Fornaio avvelenato dal
monossido di carbonio

petrocca, Catanzaro, Calabria, Archivio
francesco petrocca

Si è sentito male mentre impastava il pane assieme a un collega e coetaneo (C. N.), rimasto a sua volta intossicato dalle esalazioni del micidiale e subdolo gas che è inodore. I due fornai erano intenti a preparare il pane dentro il panificio “Marenzano” che apre lungo via Sibilla Aleramo, nel quartiere di Tufolo-Farina. Qui è avvenuta la tragedia che è costata la vita al 65enne e che ha ridotto in fin di vita l’altro fornaio, da ieri mattina ricoverato con la prognosi riservata nel reparto di Rianimazione del
San Giovanni di Dio.
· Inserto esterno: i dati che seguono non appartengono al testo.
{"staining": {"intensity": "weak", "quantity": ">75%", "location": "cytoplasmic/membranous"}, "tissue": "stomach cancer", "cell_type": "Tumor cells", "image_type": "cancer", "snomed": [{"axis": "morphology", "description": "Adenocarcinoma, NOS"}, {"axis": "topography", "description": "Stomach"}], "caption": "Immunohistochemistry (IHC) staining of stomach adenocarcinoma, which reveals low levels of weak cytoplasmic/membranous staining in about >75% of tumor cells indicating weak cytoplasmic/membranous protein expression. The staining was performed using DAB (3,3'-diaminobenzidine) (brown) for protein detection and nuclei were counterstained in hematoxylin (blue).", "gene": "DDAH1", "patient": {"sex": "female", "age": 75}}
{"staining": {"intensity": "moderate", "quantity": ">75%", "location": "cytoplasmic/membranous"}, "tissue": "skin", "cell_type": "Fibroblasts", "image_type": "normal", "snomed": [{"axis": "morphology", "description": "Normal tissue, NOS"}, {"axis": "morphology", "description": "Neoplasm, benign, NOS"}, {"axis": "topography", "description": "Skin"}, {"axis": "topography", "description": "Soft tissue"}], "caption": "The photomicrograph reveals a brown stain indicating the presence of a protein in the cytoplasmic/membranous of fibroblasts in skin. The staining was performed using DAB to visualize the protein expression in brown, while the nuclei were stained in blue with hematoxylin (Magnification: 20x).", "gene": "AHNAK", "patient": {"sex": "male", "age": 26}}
Alle 4,30 è giunta da Tufolo una richiesta d’intervento al 118 ed al 112. Ed in via Sibilla Aleramo sono giunti i militari dell’Aliquota Radiomobile della
Compagnia Carabinieri ed i sanitari del Servizio d’emergenza del 118. Al loro arrivo i soccorritori hanno trovato un corpo esanime disteso sull’asfalto davanti alla porta d’ingresso del forno. Era il corpo ormai privo di vita di Francesco Petrocca portato fuori dal forno dai colleghi che poco prima erano arrivati in panetteria per l’infornata
mattutina del pane. I panettieri arrivati nel locale avevano anche trovato l’altro fornaio semisvenuto. Quest’ultimo è stato subito soccorso dai sanitari e con l’ambulanza accompagnato al pronto soccorso dell’ospedale civile mentre in via Aleramo, dopo l’avvenuta constatazione della morte di Petrocca, è anche giunto il medico legale Massimo Rizzo. Eseguito l’esame esterno del cadavere, il medico ha ipotizzato che il 65enne sia deceduto a causa delle esalazioni di monossido di carboio .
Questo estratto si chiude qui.